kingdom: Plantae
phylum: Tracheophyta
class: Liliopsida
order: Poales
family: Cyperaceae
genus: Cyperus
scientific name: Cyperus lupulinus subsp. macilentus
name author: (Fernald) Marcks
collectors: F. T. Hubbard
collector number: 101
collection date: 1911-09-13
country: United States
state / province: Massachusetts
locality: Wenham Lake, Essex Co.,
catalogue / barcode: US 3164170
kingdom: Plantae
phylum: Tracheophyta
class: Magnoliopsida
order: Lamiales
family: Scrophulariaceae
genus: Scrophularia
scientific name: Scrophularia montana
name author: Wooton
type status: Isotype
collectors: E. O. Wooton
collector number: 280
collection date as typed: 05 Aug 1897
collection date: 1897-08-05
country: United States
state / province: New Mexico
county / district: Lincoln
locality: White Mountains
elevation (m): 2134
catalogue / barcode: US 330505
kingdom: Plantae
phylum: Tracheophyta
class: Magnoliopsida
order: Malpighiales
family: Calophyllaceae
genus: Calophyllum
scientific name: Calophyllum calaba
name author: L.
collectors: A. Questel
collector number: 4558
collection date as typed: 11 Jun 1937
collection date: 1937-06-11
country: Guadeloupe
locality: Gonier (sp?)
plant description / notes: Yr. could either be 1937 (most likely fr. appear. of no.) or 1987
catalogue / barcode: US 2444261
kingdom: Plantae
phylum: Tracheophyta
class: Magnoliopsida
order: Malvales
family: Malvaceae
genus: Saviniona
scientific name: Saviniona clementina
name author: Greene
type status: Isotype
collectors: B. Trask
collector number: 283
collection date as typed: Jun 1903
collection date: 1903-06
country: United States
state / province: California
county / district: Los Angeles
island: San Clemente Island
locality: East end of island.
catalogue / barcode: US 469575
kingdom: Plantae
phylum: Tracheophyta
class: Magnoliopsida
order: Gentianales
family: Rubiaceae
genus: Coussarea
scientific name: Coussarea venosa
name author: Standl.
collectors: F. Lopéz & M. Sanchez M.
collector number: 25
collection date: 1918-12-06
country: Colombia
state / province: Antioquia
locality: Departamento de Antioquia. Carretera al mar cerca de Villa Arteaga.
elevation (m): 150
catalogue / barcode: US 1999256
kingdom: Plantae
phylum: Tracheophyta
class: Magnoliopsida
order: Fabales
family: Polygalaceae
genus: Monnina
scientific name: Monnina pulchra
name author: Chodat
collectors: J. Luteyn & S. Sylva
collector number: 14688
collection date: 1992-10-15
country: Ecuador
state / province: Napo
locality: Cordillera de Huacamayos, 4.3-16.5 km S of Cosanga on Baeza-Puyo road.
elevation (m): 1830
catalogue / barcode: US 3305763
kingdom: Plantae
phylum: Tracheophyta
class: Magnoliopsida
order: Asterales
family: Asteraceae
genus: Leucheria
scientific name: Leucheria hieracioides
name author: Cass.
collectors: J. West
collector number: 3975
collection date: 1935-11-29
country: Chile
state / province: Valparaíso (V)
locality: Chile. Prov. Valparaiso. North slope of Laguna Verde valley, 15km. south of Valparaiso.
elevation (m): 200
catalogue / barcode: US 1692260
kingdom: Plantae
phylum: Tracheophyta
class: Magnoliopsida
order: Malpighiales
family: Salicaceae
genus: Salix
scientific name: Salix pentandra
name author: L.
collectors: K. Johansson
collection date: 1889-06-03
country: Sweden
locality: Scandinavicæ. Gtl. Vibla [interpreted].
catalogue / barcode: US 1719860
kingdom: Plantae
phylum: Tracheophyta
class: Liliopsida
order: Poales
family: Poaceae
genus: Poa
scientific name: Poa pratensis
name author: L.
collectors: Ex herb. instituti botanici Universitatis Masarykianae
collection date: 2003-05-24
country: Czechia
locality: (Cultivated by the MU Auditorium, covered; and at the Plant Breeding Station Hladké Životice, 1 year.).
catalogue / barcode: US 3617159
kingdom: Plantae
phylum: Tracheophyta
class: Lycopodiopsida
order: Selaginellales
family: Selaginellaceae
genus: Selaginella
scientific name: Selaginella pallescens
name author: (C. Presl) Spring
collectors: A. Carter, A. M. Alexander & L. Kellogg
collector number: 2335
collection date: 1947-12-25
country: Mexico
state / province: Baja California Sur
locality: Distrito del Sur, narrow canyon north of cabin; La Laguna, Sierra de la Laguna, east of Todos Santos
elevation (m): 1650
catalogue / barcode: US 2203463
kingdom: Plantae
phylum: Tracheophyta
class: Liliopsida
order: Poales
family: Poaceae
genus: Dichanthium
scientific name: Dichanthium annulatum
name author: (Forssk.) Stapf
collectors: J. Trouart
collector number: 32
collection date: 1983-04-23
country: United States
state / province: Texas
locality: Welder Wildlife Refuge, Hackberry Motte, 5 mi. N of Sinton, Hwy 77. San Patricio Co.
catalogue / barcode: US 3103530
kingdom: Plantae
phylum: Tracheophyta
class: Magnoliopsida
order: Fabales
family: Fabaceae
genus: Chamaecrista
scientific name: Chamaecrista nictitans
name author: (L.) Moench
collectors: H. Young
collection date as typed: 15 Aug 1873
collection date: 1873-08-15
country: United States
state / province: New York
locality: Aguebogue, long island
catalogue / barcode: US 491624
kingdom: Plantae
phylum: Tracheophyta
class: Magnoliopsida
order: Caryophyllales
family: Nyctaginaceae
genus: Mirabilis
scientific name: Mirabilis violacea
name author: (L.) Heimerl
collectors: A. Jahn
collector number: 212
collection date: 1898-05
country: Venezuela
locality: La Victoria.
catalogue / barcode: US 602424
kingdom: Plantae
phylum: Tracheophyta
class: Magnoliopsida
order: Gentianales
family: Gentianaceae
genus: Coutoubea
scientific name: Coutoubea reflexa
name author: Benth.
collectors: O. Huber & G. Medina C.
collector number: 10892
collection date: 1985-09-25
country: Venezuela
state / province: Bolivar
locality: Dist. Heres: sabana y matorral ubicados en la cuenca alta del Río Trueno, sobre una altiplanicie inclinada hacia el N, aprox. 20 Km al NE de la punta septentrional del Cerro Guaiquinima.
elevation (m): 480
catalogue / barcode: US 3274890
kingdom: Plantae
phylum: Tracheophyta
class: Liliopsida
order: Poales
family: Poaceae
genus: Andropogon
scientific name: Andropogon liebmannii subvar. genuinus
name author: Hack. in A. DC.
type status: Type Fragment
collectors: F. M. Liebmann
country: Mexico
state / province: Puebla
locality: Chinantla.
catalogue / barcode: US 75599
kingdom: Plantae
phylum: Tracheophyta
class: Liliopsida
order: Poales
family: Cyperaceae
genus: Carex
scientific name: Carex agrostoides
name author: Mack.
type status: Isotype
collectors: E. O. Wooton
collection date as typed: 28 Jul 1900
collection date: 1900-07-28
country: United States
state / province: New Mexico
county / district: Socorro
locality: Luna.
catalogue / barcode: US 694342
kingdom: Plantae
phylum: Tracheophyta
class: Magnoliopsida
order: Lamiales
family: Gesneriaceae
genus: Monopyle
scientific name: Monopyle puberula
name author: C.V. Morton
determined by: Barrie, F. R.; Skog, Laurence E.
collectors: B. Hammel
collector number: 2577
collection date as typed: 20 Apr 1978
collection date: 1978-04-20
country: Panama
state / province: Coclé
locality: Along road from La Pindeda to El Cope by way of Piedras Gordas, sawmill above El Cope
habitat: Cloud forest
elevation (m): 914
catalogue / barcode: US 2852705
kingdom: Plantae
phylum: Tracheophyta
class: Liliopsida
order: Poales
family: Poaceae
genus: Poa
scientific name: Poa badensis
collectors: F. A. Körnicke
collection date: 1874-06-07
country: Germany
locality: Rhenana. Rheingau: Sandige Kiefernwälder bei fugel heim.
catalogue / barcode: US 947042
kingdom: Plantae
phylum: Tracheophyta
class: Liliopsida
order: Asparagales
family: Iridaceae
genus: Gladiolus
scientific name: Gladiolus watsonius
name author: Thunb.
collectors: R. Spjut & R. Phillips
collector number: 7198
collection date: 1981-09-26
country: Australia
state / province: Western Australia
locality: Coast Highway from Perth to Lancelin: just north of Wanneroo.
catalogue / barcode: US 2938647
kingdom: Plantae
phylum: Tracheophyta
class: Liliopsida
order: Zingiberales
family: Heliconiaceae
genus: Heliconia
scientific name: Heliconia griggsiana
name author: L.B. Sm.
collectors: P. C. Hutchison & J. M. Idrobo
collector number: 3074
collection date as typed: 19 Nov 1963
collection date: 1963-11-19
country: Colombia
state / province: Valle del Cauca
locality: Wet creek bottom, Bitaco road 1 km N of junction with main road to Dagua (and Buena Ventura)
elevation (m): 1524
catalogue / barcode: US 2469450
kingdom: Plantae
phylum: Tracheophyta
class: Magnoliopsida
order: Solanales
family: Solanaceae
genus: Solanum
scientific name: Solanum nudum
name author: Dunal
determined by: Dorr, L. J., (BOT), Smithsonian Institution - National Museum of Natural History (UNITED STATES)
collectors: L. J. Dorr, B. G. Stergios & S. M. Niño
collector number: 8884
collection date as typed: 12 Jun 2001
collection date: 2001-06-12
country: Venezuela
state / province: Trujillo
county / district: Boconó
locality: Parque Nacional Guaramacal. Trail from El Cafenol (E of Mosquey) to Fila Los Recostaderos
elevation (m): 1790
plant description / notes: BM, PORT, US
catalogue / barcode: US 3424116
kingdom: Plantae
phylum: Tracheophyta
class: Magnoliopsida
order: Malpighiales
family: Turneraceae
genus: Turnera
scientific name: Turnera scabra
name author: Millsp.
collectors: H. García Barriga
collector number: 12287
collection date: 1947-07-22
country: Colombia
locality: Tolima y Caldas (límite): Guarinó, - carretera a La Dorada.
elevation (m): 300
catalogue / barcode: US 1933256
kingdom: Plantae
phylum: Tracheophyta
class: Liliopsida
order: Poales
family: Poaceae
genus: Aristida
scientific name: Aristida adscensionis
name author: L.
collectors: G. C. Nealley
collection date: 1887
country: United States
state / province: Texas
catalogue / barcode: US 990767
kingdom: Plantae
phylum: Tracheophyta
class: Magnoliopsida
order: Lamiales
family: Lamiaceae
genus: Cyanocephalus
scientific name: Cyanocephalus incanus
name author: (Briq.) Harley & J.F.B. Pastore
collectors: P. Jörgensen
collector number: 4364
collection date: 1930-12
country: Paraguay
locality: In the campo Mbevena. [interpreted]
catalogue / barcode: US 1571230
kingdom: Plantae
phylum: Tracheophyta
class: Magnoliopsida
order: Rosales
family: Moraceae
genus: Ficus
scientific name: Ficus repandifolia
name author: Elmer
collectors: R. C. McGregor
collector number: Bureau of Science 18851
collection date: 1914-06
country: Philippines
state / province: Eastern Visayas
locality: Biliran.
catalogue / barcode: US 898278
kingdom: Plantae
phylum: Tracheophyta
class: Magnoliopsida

────────────────────

GOAL: Reproduce the lines of the rows verbatim, starting at the first line and ending at the line that contains "collector number: 101", with both of those lines included.

WRITTEN SOLUTION:
kingdom: Plantae
phylum: Tracheophyta
class: Liliopsida
order: Poales
family: Cyperaceae
genus: Cyperus
scientific name: Cyperus lupulinus subsp. macilentus
name author: (Fernald) Marcks
collectors: F. T. Hubbard
collector number: 101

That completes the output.